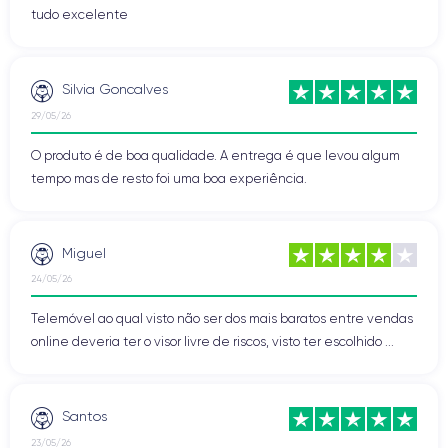
tudo excelente
Silvia Goncalves
29/05/26
O produto é de boa qualidade. A entrega é que levou algum
tempo mas de resto foi uma boa experiência.
Miguel
24/05/26
Telemóvel ao qual visto não ser dos mais baratos entre vendas
online deveria ter o visor livre de riscos, visto ter escolhido ...
Santos
23/05/26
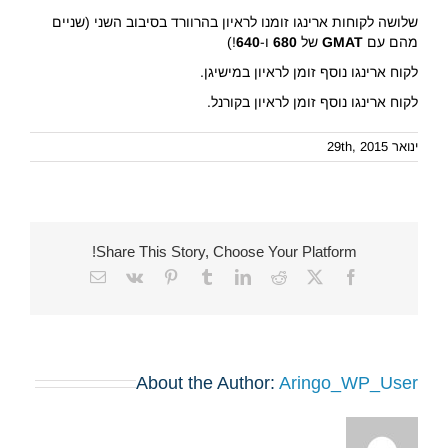
שלושה לקוחות ארינגו זומנו לראיון בהרוורד בסיבוב השני (שניים
מהם עם
GMAT
של
680
ו-
640
!)
לקוח ארינגו נוסף זומן לראיון במישיגן.
לקוח ארינגו נוסף זומן לראיון בקורנל.
ינואר 29th, 2015
Share This Story, Choose Your Platform!
Email
Vk
Pinterest
Tumblr
LinkedIn
Reddit
Facebook
X
About the Author:
Aringo_WP_User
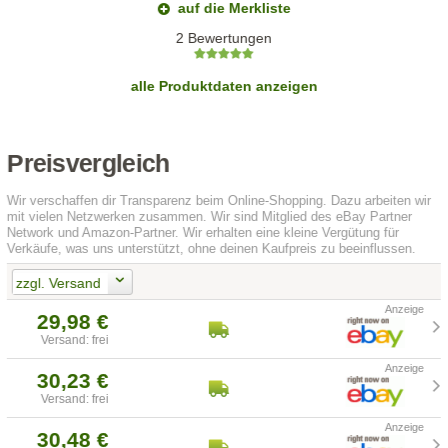
auf die Merkliste
2 Bewertungen
alle Produktdaten anzeigen
Preisvergleich
Wir verschaffen dir Transparenz beim Online-Shopping. Dazu arbeiten wir
mit vielen Netzwerken zusammen. Wir sind Mitglied des eBay Partner
Network und Amazon-Partner. Wir erhalten eine kleine Vergütung für
Verkäufe, was uns unterstützt, ohne deinen Kaufpreis zu beeinflussen.
zzgl. Versand
29,98 €
Versand: frei
30,23 €
Versand: frei
30,48 €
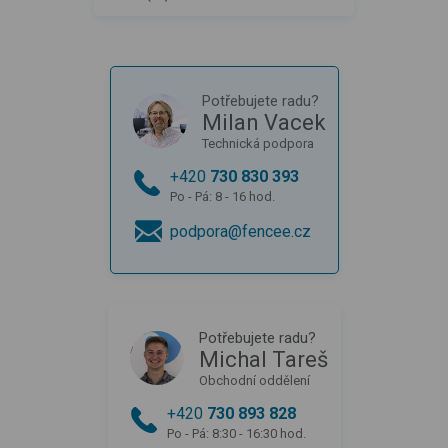
Potřebujete radu?
Milan Vacek
Technická podpora
+420
730 830 393
Po - Pá: 8 - 16 hod.
podpora@fencee.cz
Potřebujete radu?
Michal Tareš
Obchodní oddělení
+420
730 893 828
Po - Pá: 8:30 - 16:30 hod.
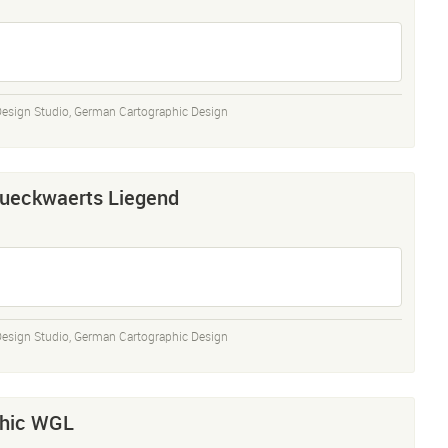
Design Studio
,
German Cartographic Design
ueckwaerts Liegend
Design Studio
,
German Cartographic Design
thic WGL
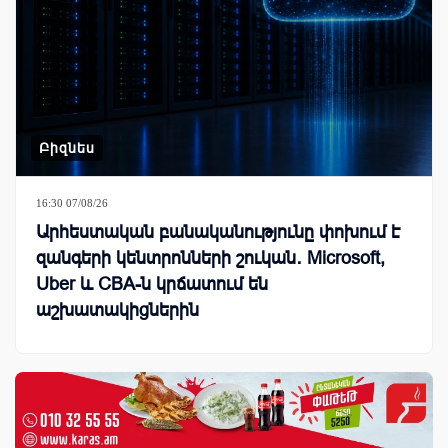
Բիզնես
16:30 07/08/26
Արհեստական բանականությունը փոխում է
զանգերի կենտրոնների շուկան․ Microsoft,
Uber և CBA-ն կրճատում են
աշխատակիցներին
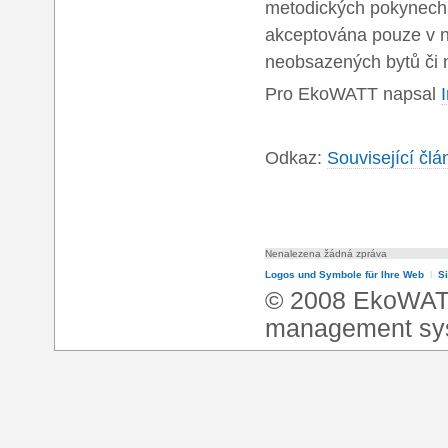
metodických pokynech 
akceptována pouze v n
neobsazených bytů či 
Pro EkoWATT napsal
Odkaz:
Související čl
Nenalezena žádná zpráva
Logos und Symbole für Ihre Web
l
S
© 2008 EkoWA
management sy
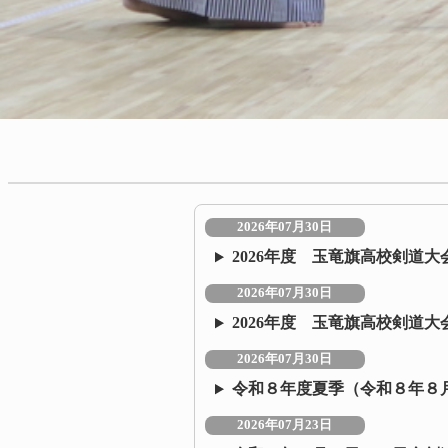
2026年07月30日
2026年度 玉竜旗高校剣道
2026年07月30日
2026年度 玉竜旗高校剣道大
2026年07月30日
令和８年度夏季（令和８年８
2026年07月23日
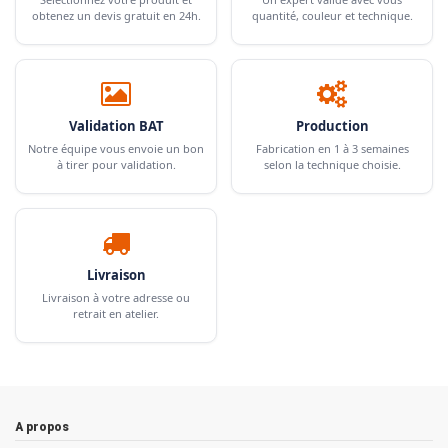
obtenez un devis gratuit en 24h.
quantité, couleur et technique.
Validation BAT
Production
Notre équipe vous envoie un bon
Fabrication en 1 à 3 semaines
à tirer pour validation.
selon la technique choisie.
Livraison
Livraison à votre adresse ou
retrait en atelier.
A propos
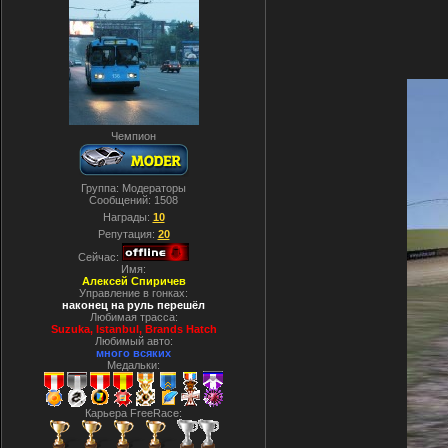
Чемпион
Группа: Модераторы
Сообщений:
1508
Награды:
10
Репутация:
20
Сейчас:
Имя:
Алексей Спиричев
Управление в гонках:
наконец на руль перешёл
Любимая трасса:
Suzuka, Istanbul, Вrands Hatch
Любимый авто:
много всяких
Медальки:
Карьера FreeRace:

◆ **WHAT YOU WILL DO**: Put every line of text read from the pictures in the listing above into a single JSON list of strings, one string per line and with blank lines left out. Leave the pictures themselves out of the answer.

◆ **TASK SOLUTION**:
[
  "tudo excelente",
  "Silvia Goncalves",
  "29/05/26",
  "O produto é de boa qualidade. A entrega é que levou algum",
  "tempo mas de resto foi uma boa experiência.",
  "Miguel",
  "24/05/26",
  "Telemóvel ao qual visto não ser dos mais baratos entre vendas",
  "online deveria ter o visor livre de riscos, visto ter escolhido ...",
  "Santos",
  "23/05/26",
  "שלושה לקוחות ארינגו זומנו לראיון בהרוורד בסיבוב השני (שניים",
  "מהם עם",
  "GMAT",
  "של",
  "680",
  "ו-",
  "640",
  "!)",
  "לקוח ארינגו נוסף זומן לראיון במישיגן.",
  "לקוח ארינגו נוסף זומן לראיון בקורנל.",
  "ינואר 29th, 2015",
  "Share This Story, Choose Your Platform!",
  "Email",
  "Vk",
  "Pinterest",
  "Tumblr",
  "LinkedIn",
  "Reddit",
  "Facebook",
  "X",
  "About the Author:",
  "Aringo_WP_User",
  "auf die Merkliste",
  "2 Bewertungen",
  "alle Produktdaten anzeigen",
  "Preisvergleich",
  "Wir verschaffen dir Transparenz beim Online-Shopping. Dazu arbeiten wir",
  "mit vielen Netzwerken zusammen. Wir sind Mitglied des eBay Partner",
  "Network und Amazon-Partner. Wir erhalten eine kleine Vergütung für",
  "Verkäufe, was uns unterstützt, ohne deinen Kaufpreis zu beeinflussen.",
  "zzgl. Versand",
  "29,98 €",
  "Versand: frei",
  "30,23 €",
  "Versand: frei",
  "30,48 €",
  "Potřebujete radu?",
  "Milan Vacek",
  "Technická podpora",
  "+420",
  "730 830 393",
  "Po - Pá: 8 - 16 hod.",
  "podpora@fencee.cz",
  "Potřebujete radu?",
  "Michal Tareš",
  "Obchodní oddělení",
  "+420",
  "730 893 828",
  "Po - Pá: 8:30 - 16:30 hod.",
  "Design Studio",
  ",",
  "German Cartographic Design",
  "ueckwaerts Liegend",
  "Design Studio",
  ",",
  "German Cartographic Design",
  "thic WGL",
  "Բիզնես",
  "16:30 07/08/26",
  "Արհեստական բանականությունը փոխում է",
  "զանգերի կենտրոնների շուկան․ Microsoft,",
  "Uber և CBA-ն կրճատում են",
  "աշխատակիցներին",
  "metodických pokynech ",
  "akceptována pouze v n",
  "neobsazených bytů či ",
  "Pro EkoWATT napsal",
  "Odkaz:",
  "Související čl",
  "Nenalezena žádná zpráva",
  "Logos und Symbole für Ihre Web",
  "l",
  "S",
  "© 2008 EkoWA",
  "management sy",
  "2026年07月30日",
  "2026年度 玉竜旗高校剣道",
  "2026年07月30日",
  "2026年度 玉竜旗高校剣道大",
  "2026年07月30日",
  "令和８年度夏季（令和８年８",
  "2026年07月23日",
  "obtenez un devis gratuit en 24h.",
  "quantité, couleur et technique.",
  "Validation BAT",
  "Production",
  "Notre équipe vous envoie un bon",
  "Fabrication en 1 à 3 semaines",
  "à tirer pour validation.",
  "selon la technique choisie.",
  "Livraison",
  "Livraison à votre adresse ou",
  "retrait en atelier.",
  "A propos",
  "Чемпион",
  "Группа: Модераторы",
  "Сообщений:",
  "1508",
  "Награды:",
  "10",
  "Репутация:",
  "20",
  "Сейчас:",
  "Имя:",
  "Алексей Спиричев",
  "Управление в гонках:",
  "наконец на руль перешёл",
  "Любимая трасса:",
  "Suzuka, Istanbul, Вrands Hatch",
  "Любимый авто:",
  "много всяких",
  "Медальки:",
  "Карьера FreeRace:"
]